Keep it on the Down Low: Protecting Business Confidential Information from a Human Relations Perspective
Almost every business has some information that it wishes to keep confidential, and many businesses have information that the law requires them to keep confidential. In a world that seems to be filled with hackers, what these companies do to protect this confidential information is not only a legal concern, but is the stuff of a front page PR nightmare. While much attention is being paid to what a company’s information technology department is doing on cybersecurity, the human relations department has a role to play as well.
Each company needs to decide which employees should have access to confidential information. Once that is done, it is important that those employees are put on notice of the confidentiality of the information entrusted to them and that they have a legal obligation to maintain that confidentiality. This notification can be done through policies and procedures, but creating legal obligations might be better accomplished through actual confidentiality agreements. To have every employee in the company sign confidentiality agreements begs the question as to what is the confidential information being protected if every employee in the company apparently knows about it, which is why identifying the employees who have this information should be done at the outset. The agreements themselves should list with some specificity for each employee the type of confidential information to which they will have access and that they will have an obligation to protect. Building into the contract the ability to add an addendum in case the employee is promoted or put on new projects can protect the confidential information that the employee receives after signing the agreement. HR departments are often in the best position to take these steps since they already deal with company policies and procedures, and employee documentation such as notices and acknowledgments.

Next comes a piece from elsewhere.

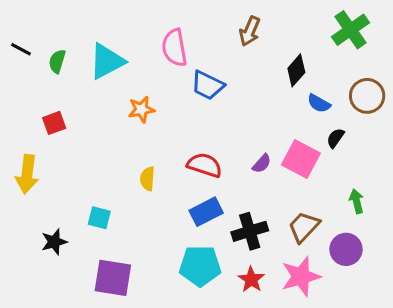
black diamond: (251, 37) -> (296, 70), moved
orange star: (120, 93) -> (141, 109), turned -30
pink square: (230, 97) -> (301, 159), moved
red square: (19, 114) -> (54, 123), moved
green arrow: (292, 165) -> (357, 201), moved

It is important that confidentiality agreements are not written so broadly as to include information that is publicly available or subject to the employees’ general knowledge. Confidentiality agreements with broad definitions of what is confidential create the risk that a court could find them to be non-compete agreements, which would in many states mean they are unenforceable. If you want to see a close call related to this issue, take a look at the Sixth Circuit’s decision in Orthofix, Inc. v. Eric W. Hunter, decided on November 17, 2015, where the Sixth Circuit, interpreting Texas law, saved a confidentiality agreement because it found the agreement was specific enough not to equate to a non-compete, which would have failed under the Texas non-compete statute.
The bottom line is, the HR department has a big role to play on keeping things on the down low, and no company should solely rely upon its IT department to save the day on confidentiality.